|Location||Blacksmith Lane, Chilworth|
|Coordinates||51°13′14.1″N 0°31′51.6″W / 51.220583°N 0.531000°WCoordinates: 51°13′14.1″N 0°31′51.6″W / 51.220583°N 0.531000°W|
|OS grid reference||TQ 02720 47855|
Listed Building – Grade II
|Official name||Chilworth Manor|
|Designated||14 Jun 1967|
Chilworth Manor is a historic country house located midway between Chilworth, Surrey and St Martha's Hill to the north. The manor is grade II listed by Historic England.
It was recorded in the Domesday Book as a monastery. The monastery was dissolved by Henry VIII and by 1580 was owned by William Morgan. William's son, John was knighted at Cadiz in 1596.
Sir Ernest Randyll, whose family held Chilworth for over a century, married John's daughter. During the time when Chilworth Manor was owned by the Randylls, the South front was built. This is the earliest recognisable part of the Manor – the architect is unknown. Morgan Randyll was MP for Guildford from 1680 to 1712. As a result of the costs involved in the Elections, the property was sold to Richard Houlditch, a director of the South Sea Company. After losses involved with the 1720 South Sea Bubble, the manor was again sold.

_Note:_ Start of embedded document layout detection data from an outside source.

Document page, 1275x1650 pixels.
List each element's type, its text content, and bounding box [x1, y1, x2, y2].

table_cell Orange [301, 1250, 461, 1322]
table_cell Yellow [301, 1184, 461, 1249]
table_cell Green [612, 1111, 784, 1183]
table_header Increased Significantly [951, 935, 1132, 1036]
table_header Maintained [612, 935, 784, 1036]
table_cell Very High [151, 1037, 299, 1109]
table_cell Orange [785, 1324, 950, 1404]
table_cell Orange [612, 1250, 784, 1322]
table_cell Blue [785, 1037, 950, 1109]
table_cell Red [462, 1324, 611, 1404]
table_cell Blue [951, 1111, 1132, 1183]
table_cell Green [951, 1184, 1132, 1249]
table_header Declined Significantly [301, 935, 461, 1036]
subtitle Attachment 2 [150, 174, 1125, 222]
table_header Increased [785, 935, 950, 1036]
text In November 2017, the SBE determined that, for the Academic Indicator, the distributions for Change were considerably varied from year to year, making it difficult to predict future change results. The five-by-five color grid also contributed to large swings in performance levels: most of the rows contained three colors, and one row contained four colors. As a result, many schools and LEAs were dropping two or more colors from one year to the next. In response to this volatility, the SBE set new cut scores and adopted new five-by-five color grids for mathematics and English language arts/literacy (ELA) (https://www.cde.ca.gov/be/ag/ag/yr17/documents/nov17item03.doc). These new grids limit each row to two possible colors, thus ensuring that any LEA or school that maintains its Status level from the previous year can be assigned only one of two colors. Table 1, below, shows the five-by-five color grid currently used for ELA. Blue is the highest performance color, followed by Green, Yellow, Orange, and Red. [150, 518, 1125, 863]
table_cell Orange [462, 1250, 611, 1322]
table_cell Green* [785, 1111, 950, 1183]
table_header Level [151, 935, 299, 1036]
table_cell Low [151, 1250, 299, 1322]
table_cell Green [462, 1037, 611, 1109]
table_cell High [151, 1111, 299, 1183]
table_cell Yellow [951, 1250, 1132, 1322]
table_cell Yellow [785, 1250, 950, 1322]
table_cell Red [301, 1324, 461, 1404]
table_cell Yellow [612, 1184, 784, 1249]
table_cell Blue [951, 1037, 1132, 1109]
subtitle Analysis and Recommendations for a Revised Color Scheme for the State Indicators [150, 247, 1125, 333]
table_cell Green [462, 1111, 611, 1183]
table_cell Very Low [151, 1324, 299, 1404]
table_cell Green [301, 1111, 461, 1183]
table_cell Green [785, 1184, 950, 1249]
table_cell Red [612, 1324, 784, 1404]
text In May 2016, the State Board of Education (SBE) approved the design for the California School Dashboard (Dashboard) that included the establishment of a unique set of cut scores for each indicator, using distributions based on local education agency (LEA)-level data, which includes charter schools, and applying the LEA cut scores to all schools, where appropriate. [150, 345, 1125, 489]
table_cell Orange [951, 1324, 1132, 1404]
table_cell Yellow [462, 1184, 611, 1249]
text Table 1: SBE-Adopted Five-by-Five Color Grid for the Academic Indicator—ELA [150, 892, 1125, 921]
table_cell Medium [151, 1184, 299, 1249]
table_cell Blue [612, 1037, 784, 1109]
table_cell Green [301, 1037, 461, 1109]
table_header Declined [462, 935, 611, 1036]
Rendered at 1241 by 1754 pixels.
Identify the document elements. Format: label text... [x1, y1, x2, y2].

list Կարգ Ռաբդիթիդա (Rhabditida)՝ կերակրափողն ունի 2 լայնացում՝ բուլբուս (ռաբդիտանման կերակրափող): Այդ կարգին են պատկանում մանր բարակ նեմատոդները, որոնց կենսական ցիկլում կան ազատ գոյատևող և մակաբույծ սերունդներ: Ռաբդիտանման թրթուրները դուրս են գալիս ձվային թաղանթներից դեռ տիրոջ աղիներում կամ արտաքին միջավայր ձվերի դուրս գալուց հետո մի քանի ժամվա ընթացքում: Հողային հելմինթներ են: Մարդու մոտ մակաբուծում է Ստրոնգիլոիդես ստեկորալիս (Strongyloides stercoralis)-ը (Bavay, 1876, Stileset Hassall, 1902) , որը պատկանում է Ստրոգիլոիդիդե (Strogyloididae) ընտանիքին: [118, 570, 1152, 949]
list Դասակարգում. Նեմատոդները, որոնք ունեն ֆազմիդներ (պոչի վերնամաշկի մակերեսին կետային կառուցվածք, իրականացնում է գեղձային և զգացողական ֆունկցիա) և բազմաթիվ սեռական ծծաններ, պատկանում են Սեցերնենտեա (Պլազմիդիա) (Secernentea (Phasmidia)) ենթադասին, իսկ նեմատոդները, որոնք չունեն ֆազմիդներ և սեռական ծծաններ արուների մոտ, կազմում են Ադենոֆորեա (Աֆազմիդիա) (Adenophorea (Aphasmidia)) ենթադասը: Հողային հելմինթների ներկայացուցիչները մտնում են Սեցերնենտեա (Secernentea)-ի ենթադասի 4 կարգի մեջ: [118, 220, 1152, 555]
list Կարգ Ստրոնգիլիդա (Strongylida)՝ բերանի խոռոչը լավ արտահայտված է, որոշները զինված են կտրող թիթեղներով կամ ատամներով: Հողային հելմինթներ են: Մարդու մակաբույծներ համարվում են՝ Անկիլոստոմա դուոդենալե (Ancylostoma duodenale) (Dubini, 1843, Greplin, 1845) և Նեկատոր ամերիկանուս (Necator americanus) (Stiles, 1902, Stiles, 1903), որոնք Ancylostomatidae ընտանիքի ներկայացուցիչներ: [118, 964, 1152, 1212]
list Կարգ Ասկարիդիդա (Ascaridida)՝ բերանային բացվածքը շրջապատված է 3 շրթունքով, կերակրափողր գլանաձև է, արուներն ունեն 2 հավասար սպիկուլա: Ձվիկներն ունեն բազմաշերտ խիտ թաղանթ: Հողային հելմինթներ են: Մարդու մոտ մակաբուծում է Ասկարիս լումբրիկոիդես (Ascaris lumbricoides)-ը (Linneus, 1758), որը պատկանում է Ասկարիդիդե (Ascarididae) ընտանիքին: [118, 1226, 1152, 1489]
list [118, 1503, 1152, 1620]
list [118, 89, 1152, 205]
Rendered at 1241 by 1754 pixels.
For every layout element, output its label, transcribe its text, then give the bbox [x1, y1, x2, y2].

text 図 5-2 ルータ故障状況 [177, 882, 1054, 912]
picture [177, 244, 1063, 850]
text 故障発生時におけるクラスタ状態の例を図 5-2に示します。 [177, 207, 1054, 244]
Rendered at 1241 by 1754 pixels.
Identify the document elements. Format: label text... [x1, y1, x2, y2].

In 1725 the widowed Sarah Churchill, Duchess of Marlborough, became the owner. She added the Marlborough Wing, developed a tiered garden excavated in the sloping hillside and still known as the "Duchess's Garden". It then passed from her grandson, John Spencer, through inheritances to the Dukes of Northumberland who held it until the 1930s. It was then acquired by Alfred Mildmay who carried out major renovations to the building.
Sir Lionel and Lady Heald bought the manor in 1945 and lived there for over 60 years. Elected MP for Chertsey in 1950, he was Attorney-General in Churchill's post-war government. She worked for many charitable causes including the National Garden Scheme of which she was chairwoman.
Since Lady Heald's death in 2004  extensive restoration work has been carried out and the garden, fittingly, opened as part of the National Garden Scheme.
John Bunyan, who lived nearby at one time, is reputed to have based The Hill of Difficulty in Pilgrims Progress on the path from the manor to St Martha's Chapel.
The house has been featured in a number of films and TV series over the years.